— Task directions —
Lines with the word "Nach" in them must be copied from the records below.

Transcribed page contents
───
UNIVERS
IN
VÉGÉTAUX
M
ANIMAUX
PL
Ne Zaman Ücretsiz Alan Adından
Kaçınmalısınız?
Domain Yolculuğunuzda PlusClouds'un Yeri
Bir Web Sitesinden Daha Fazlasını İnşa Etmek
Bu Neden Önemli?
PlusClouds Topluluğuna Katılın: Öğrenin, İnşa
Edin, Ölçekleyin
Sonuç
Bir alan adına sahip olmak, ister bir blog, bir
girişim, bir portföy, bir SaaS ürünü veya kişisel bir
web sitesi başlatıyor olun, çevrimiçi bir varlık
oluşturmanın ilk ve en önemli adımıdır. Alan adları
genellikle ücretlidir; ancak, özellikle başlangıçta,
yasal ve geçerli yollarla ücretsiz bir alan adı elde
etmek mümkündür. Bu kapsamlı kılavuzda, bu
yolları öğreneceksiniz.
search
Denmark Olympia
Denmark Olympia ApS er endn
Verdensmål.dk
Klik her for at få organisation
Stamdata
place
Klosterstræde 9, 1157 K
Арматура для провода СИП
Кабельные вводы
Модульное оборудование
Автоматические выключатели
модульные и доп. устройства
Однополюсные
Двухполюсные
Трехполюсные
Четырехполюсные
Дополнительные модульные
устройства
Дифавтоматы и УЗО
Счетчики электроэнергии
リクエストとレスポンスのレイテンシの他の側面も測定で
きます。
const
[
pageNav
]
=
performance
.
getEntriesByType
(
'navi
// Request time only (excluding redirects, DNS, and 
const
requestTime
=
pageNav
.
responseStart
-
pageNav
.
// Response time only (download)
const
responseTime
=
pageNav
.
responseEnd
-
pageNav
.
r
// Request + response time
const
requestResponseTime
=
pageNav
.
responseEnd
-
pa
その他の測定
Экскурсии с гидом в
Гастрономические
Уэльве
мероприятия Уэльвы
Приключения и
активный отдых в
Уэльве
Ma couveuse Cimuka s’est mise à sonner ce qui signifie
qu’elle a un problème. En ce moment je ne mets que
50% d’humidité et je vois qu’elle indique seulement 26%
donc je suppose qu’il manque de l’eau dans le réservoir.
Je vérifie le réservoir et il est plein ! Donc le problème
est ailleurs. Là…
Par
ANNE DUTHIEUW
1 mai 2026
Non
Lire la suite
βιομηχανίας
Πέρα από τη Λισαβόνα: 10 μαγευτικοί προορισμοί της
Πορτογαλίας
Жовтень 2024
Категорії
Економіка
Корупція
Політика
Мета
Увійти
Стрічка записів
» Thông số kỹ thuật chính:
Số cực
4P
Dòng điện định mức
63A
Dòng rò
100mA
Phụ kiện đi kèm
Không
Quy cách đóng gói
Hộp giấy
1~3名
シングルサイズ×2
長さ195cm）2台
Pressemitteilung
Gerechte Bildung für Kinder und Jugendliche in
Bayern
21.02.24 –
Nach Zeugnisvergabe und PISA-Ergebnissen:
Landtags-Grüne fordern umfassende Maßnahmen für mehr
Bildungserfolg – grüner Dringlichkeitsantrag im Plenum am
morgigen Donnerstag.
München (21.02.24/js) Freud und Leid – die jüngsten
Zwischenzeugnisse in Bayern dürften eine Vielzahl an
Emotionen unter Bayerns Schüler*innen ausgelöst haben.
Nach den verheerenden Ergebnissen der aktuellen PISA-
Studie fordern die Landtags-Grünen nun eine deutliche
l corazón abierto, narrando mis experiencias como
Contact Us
───
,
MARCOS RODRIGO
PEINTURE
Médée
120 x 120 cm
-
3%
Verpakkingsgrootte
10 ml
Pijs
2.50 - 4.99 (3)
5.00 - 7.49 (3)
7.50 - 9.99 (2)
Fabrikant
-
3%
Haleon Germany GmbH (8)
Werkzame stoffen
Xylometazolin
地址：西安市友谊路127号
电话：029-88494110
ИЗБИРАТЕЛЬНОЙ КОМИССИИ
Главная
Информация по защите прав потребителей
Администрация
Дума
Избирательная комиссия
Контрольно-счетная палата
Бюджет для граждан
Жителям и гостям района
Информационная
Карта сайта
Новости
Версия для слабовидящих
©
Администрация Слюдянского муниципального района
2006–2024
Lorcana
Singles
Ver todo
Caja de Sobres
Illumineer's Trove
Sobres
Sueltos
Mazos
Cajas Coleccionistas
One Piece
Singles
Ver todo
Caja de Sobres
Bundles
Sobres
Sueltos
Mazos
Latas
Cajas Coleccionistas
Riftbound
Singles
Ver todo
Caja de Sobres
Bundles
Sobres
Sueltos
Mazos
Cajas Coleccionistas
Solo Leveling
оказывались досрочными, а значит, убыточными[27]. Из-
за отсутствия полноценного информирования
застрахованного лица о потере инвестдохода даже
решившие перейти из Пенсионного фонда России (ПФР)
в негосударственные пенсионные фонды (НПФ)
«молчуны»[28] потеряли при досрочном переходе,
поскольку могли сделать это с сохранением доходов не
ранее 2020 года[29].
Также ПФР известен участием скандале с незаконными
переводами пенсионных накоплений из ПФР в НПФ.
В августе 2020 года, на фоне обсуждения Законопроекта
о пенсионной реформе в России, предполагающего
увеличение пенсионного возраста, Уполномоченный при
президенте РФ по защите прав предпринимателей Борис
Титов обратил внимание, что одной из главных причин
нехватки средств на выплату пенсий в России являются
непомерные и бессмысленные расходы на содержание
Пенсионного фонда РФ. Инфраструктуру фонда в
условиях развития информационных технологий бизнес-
───
— Worked solution —
Nach Zeugnisvergabe und PISA-Ergebnissen:
Nach den verheerenden Ergebnissen der aktuellen PISA-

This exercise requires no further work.